Choisissez au hasard au moins cinq sites d'échantillonnage dans l'ensemble du champ. À chaque site d'échantillonnage, marchez lentement sur 4,5 à 6 mètres (15 à 20 pieds) de rang et comptez soigneusement toutes les chrysomèles. Les chrysomèles ont tendance à se laisser tomber au sol pour se cacher dans les fissures. Calculez le nombre moyen de chrysomèles par mètre (pied) de rang.

Tableau 1. Recommandations de traitement et seuils d’intervention contre les insectes ravageurs du soya en début de saison.

Insectes ravageurs du soya en début de saison Options de traitement et seuils d’intervention
Bean Leaf Beetle Traitement préventif (traitements de semences). Envisagez les traitements insecticides à compter de 5 chrysomèles par plant ou 1 plant endommagé par 0,3 m (1 pi) de rang; ou 30 % de perte de peuplement ou 30 % de défoliation11.

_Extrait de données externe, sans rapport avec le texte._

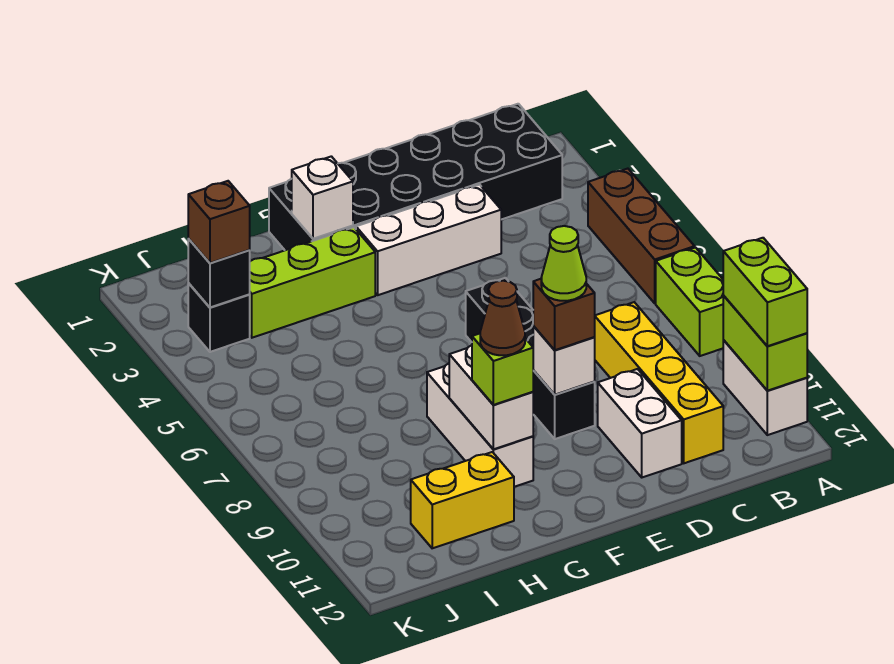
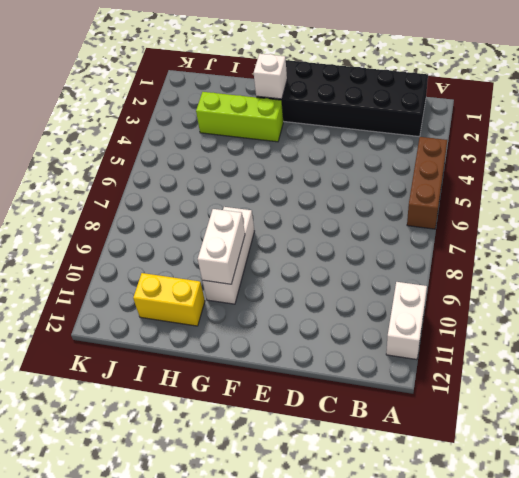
none -> lime 1x2 brick [656,248,724,356]
none -> yellow 1x4 brick [594,302,723,463]
none -> white 1x3 brick [356,185,501,295]

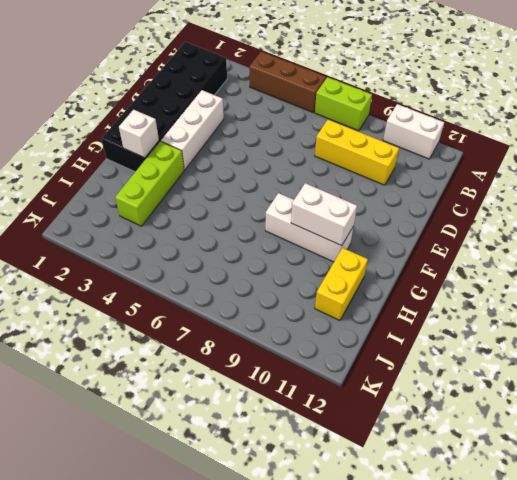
yellow 1x3 brick [315,120,399,185] -> yellow 1x4 brick [594,302,723,463]
none -> white 1x2 brick [598,369,682,477]
none -> black 1x4 brick [466,278,595,439]
none -> black 1x1 brick [188,283,250,352]

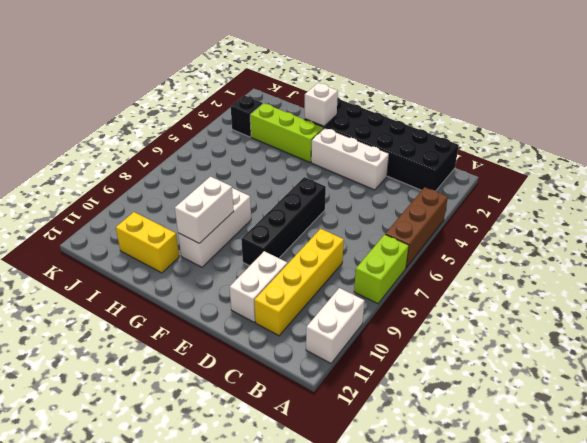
none -> lime 1x2 brick [723,296,807,391]
none -> white 1x1 brick [533,326,595,395]
none -> black 1x1 brick [188,239,250,307]

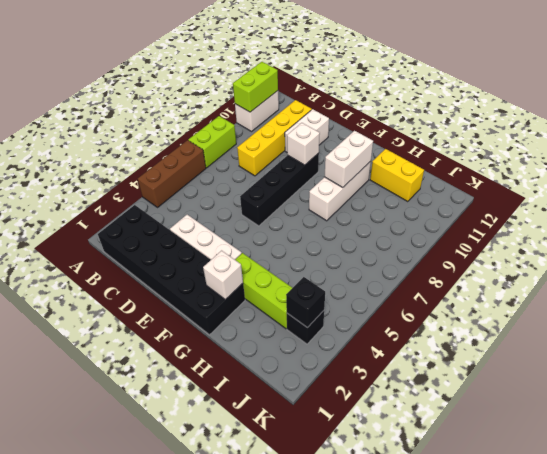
none -> lime 1x2 brick [723,238,807,346]
none -> brown 1x1 brick [533,279,595,350]
none -> lime 1x1 brick [472,334,533,405]

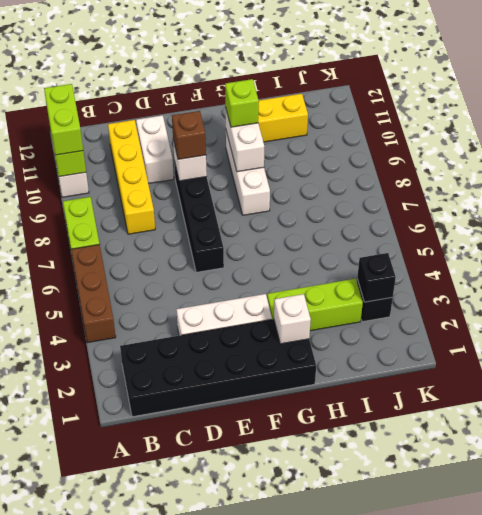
none -> brown 1x1 brick [188,181,250,263]
none -> lime 1x1 cone [541,226,586,301]
none -> brown 1x1 cone [480,281,525,355]

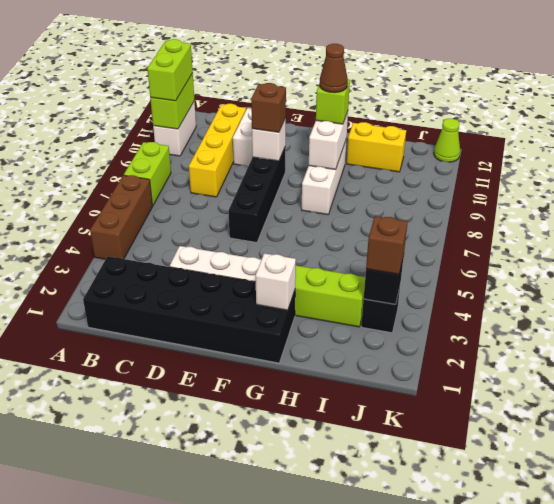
lime 1x1 cone [434,119,460,162] -> lime 1x1 cone moved to [541,226,586,301]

Des traitements insecticides ciblés à l’arrivée de la 1re génération de chrysomèle peuvent être utilisés pour éviter le plus possible la transmission du virus de la marbrure des gousses du haricot6.
Ver fil-de-fer Prise d’échantillons de sol ou pose de pièges appâtés dans les champs suspects. Un seul ver fil-de-fer par piège appâté ou par pied cube (~28 L) de sol est potentiellement suffisant pour causer des problèmes. Traitement préventif (traitements de semences homologués contre les vers fil-de-fer) ou réensemencement avec une autre culture9.
Ver blanc Prise d’échantillons de sol dans les champs suspects. Deux vers blancs par pied cube (~28 L) de sol sont potentiellement suffisants pour causer des problèmes. Traitement préventif (traitements de semences homologués contre les vers blancs) ou réensemencement9.
Mouche des légumineuses Traitement préventif (traitements de semences homologués contre la mouche des légumineuses) ou réensemencement2.
Puceron du soya Traitement préventif (traitements de semences). Aucun seuil n’a encore été établi pour les infestations survenant avant les derniers stades de croissance végétative, mais des insecticides peuvent être nécessaires si 80 % des plants sont infestés par plus de 250 pucerons par plant6,10.
Ver-gris et légionnaire Les infestations sont imprévisibles et peu fréquentes. L'utilisation d'insecticides peut être justifiée lorsque les larves mesurent moins de 1,91 cm (3/4 po) de long et que plus de 20 % des plants sont endommagés ou manquants4.